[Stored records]

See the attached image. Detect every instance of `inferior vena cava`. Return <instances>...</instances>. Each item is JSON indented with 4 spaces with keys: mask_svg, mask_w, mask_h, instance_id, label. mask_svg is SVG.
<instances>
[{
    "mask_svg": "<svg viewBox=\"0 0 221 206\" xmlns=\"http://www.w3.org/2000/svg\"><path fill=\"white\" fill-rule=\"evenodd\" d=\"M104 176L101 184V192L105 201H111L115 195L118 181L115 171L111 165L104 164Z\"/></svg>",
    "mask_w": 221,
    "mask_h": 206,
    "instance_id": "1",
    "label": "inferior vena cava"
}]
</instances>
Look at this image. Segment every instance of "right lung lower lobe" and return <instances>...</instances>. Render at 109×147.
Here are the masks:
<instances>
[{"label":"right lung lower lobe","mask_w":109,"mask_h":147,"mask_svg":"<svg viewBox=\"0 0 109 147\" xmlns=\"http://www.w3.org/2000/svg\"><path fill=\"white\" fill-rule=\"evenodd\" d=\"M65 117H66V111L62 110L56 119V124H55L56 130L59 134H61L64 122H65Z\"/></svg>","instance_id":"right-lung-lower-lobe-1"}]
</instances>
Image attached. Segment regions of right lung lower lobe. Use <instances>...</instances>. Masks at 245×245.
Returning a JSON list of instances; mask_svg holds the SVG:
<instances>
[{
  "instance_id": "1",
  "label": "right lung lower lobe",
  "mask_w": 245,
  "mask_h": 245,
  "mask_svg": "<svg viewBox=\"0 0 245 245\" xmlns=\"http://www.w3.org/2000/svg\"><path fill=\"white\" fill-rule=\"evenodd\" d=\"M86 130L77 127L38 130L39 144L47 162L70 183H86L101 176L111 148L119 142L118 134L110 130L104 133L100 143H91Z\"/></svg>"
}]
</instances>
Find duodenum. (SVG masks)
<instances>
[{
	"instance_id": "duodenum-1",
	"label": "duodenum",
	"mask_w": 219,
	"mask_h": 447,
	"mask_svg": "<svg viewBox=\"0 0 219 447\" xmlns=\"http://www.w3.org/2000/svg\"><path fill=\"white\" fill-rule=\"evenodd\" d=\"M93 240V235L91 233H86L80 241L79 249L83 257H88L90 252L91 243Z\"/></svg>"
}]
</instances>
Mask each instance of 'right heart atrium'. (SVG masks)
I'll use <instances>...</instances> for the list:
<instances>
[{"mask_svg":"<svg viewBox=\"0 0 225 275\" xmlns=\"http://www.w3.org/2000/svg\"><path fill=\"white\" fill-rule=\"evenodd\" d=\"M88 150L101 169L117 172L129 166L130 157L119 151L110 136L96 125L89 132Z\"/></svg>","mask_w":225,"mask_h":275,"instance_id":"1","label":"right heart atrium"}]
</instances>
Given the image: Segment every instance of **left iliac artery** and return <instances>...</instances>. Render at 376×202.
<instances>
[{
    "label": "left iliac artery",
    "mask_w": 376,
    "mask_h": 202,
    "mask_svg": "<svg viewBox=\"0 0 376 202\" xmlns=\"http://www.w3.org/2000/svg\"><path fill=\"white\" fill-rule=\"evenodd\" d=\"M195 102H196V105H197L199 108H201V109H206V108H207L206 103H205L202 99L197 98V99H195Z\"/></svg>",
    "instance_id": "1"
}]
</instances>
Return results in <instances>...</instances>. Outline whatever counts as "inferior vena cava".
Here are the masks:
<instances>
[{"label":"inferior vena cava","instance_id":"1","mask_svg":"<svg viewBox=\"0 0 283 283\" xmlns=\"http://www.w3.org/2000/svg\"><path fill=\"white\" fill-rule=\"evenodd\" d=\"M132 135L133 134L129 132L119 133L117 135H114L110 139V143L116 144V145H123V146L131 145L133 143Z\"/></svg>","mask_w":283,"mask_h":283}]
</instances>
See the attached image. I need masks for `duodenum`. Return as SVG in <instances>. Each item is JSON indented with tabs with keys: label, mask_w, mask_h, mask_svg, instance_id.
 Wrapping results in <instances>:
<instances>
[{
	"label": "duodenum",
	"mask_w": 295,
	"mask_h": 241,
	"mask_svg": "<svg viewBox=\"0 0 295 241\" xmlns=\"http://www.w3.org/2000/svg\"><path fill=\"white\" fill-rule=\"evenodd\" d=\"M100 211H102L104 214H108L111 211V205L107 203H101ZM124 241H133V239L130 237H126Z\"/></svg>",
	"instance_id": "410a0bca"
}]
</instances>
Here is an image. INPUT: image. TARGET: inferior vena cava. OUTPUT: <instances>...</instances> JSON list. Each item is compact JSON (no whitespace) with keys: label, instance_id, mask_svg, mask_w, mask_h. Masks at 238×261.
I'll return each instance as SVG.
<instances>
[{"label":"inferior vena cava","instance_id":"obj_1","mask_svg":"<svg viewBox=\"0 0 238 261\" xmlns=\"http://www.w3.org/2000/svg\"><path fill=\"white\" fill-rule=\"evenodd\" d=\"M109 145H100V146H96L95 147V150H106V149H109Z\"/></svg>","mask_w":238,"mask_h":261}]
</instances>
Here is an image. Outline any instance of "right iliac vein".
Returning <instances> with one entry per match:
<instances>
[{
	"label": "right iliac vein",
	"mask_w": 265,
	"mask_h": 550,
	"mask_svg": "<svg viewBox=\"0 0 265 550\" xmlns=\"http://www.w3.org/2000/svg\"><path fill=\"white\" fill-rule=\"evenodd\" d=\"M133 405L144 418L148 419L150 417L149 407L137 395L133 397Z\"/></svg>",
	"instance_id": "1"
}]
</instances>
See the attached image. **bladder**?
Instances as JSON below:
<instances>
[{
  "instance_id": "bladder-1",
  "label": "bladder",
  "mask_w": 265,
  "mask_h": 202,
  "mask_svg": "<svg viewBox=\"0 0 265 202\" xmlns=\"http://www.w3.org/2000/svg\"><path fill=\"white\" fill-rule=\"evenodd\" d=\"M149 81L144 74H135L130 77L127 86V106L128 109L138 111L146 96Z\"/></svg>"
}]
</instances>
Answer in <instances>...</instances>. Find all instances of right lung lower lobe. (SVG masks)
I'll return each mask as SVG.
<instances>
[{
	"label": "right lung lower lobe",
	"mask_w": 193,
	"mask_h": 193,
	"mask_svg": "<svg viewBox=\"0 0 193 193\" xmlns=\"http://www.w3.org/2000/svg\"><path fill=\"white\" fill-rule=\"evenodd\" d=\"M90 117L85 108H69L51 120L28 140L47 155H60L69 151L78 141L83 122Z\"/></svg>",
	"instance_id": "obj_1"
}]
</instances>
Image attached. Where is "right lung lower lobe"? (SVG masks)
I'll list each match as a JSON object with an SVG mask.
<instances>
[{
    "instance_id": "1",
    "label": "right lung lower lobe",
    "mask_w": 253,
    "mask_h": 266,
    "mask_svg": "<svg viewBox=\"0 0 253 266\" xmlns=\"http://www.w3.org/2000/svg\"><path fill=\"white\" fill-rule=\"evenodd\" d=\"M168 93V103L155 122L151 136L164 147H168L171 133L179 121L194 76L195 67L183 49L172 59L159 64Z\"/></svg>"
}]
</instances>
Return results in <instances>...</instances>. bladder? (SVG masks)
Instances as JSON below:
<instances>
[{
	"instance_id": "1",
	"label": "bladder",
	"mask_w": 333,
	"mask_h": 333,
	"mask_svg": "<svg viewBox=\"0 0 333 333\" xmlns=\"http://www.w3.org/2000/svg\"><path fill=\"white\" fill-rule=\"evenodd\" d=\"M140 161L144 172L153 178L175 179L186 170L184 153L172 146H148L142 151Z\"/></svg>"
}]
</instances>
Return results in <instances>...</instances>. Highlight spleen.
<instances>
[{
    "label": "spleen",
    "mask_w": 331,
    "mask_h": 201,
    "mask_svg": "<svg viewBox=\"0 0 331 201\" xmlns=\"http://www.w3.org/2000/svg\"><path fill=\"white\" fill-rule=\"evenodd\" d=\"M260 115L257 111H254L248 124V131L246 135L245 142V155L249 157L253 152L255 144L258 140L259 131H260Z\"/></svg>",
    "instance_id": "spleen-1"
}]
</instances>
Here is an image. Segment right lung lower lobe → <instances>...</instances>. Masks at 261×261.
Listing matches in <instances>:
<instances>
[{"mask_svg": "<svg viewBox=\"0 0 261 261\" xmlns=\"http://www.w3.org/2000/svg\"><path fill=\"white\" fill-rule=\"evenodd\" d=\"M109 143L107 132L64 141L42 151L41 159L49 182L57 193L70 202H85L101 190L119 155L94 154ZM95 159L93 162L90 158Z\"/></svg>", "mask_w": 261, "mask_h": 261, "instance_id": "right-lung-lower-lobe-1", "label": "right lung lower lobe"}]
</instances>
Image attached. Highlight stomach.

Your goal → Please rewrite everything from the line containing "Here is an image. Segment" down to the end of the records, swapping "Highlight" for "Outline" and leaving the rest unchanged.

Solution to this task →
Here is an image. Segment right lung lower lobe → <instances>...</instances>. Masks at 261×261.
Listing matches in <instances>:
<instances>
[{"mask_svg": "<svg viewBox=\"0 0 261 261\" xmlns=\"http://www.w3.org/2000/svg\"><path fill=\"white\" fill-rule=\"evenodd\" d=\"M109 143L107 132L64 141L42 151L41 159L49 182L57 193L70 202H85L101 190L119 155L94 154ZM95 159L93 162L90 158Z\"/></svg>", "mask_w": 261, "mask_h": 261, "instance_id": "right-lung-lower-lobe-1", "label": "right lung lower lobe"}]
</instances>
Image attached. Outline stomach.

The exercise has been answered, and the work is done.